/---

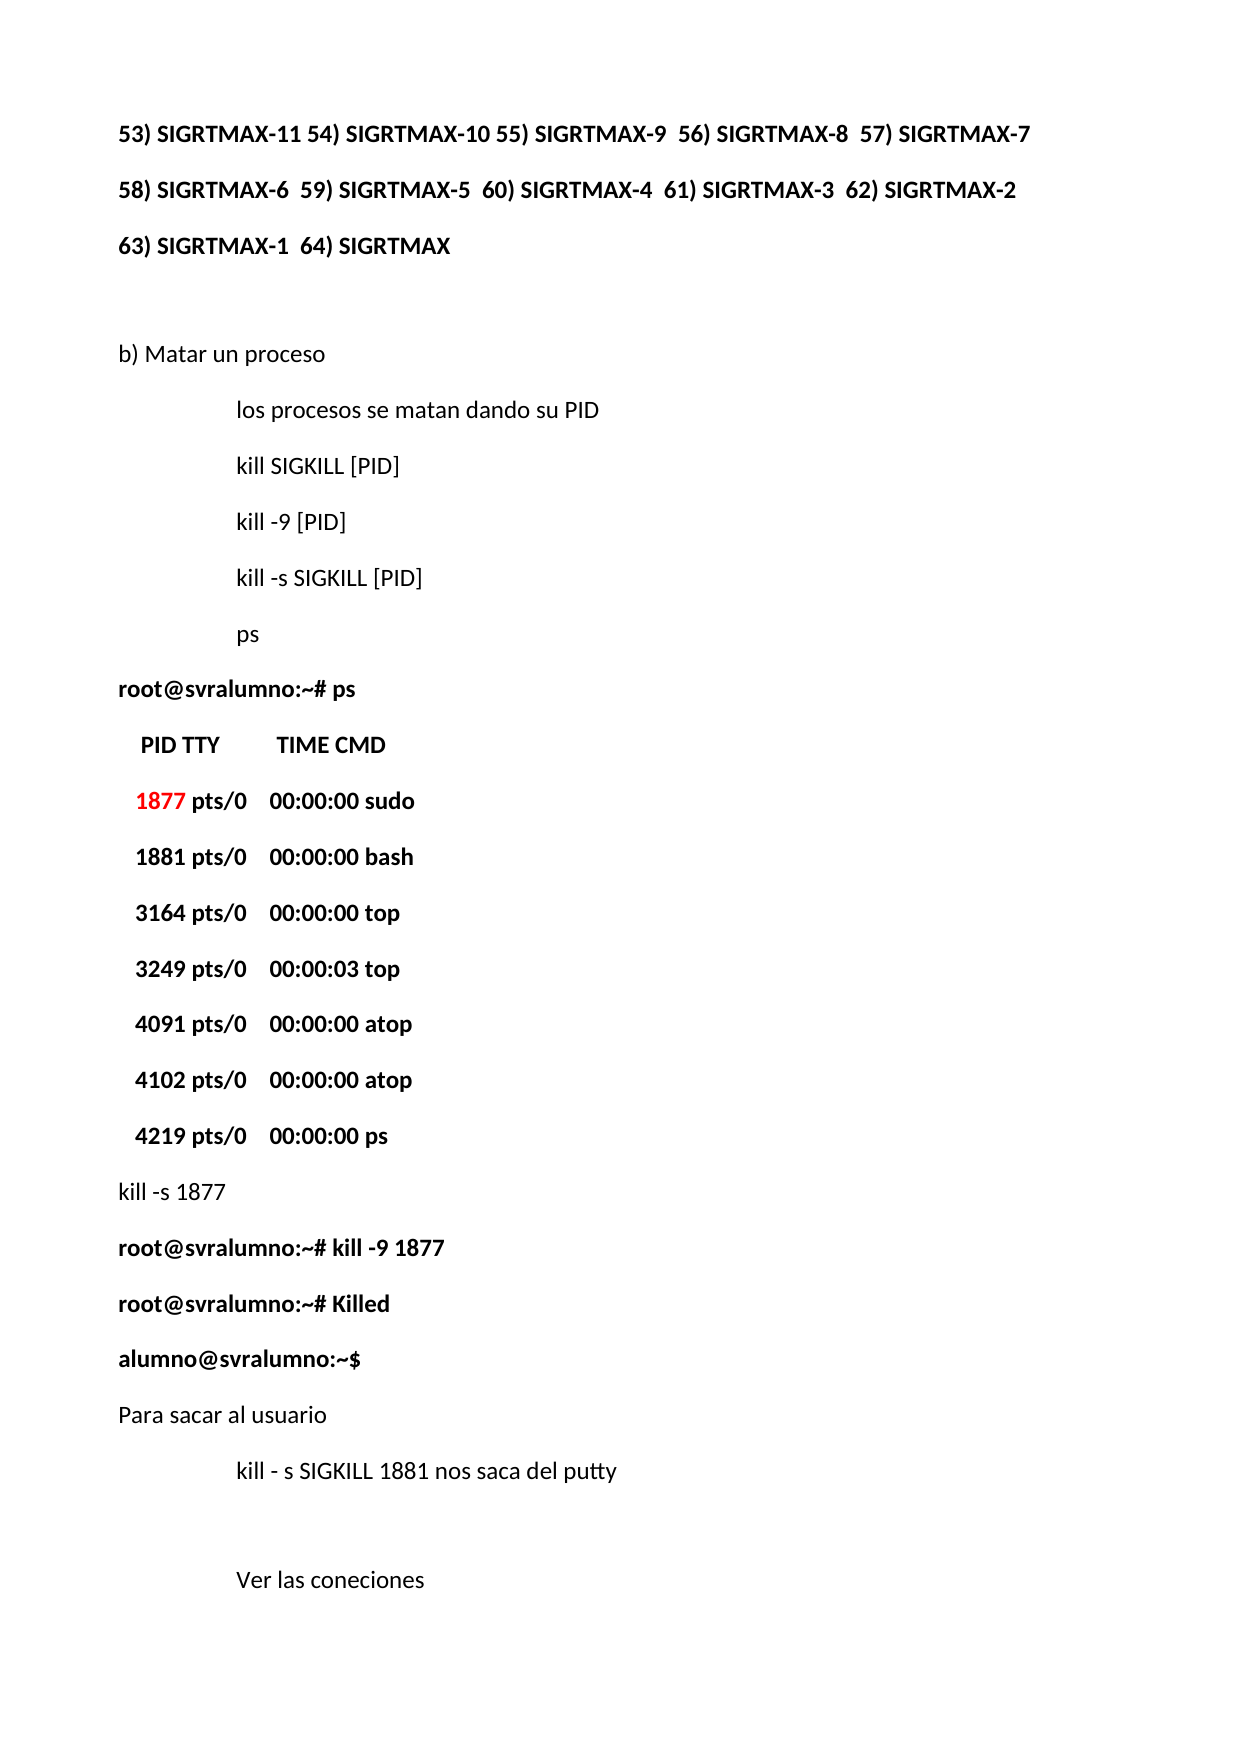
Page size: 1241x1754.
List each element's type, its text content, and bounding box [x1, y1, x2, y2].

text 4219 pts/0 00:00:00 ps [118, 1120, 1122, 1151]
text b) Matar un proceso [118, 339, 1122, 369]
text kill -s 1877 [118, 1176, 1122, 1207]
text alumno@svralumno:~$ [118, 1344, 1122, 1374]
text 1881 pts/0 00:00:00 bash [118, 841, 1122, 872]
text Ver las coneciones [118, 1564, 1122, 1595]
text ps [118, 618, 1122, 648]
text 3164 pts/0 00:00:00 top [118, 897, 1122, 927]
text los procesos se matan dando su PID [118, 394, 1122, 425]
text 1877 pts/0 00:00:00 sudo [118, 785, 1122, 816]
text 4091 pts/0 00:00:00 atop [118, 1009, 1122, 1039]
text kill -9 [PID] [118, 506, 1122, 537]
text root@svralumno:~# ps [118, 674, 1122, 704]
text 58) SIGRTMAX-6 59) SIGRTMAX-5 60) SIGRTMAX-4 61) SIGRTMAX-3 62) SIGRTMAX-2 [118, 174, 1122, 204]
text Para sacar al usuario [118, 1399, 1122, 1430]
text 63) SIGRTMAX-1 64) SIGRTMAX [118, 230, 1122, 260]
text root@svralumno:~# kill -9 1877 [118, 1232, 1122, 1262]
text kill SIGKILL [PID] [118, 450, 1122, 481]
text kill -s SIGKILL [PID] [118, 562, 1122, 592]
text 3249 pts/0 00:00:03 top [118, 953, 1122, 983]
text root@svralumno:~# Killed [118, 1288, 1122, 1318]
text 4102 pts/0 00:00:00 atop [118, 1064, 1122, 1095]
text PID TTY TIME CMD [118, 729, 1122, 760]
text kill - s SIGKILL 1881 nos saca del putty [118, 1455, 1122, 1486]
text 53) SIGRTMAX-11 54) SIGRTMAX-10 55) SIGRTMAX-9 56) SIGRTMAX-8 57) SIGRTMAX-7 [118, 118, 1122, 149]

\---
/---

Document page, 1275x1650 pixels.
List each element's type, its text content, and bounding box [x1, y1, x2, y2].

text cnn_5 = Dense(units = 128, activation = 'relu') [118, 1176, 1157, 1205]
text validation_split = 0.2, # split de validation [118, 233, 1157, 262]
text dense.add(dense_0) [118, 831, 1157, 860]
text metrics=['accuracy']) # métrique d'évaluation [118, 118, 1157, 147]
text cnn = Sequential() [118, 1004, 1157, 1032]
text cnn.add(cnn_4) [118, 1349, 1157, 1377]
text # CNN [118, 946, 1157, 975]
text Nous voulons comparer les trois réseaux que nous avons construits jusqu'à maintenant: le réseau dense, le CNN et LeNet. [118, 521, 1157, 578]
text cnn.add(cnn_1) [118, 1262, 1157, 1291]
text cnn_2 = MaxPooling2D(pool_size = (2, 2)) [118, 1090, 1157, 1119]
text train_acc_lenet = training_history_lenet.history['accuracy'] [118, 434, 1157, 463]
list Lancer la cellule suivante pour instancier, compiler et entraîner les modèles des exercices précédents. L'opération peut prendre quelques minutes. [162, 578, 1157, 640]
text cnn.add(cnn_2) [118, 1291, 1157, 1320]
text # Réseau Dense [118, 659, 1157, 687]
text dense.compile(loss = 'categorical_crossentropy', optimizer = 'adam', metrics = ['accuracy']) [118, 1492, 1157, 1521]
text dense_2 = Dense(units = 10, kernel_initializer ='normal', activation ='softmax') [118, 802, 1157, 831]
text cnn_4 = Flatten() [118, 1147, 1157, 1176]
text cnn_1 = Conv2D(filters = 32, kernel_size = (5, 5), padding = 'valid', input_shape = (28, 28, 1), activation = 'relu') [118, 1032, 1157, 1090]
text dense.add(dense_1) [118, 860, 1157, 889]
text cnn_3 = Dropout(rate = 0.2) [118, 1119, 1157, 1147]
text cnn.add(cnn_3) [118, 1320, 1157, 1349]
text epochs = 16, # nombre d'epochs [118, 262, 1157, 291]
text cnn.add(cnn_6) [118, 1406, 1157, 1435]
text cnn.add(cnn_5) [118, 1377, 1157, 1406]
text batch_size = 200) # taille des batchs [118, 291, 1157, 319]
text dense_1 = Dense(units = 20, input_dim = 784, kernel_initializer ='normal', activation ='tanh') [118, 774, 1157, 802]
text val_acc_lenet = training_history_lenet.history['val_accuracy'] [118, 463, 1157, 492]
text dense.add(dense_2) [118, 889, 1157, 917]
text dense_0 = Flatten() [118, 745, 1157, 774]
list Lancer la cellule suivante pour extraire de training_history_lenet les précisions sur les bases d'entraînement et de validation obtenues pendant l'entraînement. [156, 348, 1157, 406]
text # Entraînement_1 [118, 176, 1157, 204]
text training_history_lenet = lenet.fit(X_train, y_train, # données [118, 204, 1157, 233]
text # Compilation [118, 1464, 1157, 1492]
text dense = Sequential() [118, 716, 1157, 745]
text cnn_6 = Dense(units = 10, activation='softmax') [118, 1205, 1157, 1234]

\---

THE REQUEST >>
Please transcribe the listing from the line with "text 4219 pts/0" to the line with "text Ver las" exactly, and nothing else.

RESPONSE BELOW >>
text 4219 pts/0 00:00:00 ps [118, 1120, 1122, 1151]
text b) Matar un proceso [118, 339, 1122, 369]
text kill -s 1877 [118, 1176, 1122, 1207]
text alumno@svralumno:~$ [118, 1344, 1122, 1374]
text 1881 pts/0 00:00:00 bash [118, 841, 1122, 872]
text Ver las coneciones [118, 1564, 1122, 1595]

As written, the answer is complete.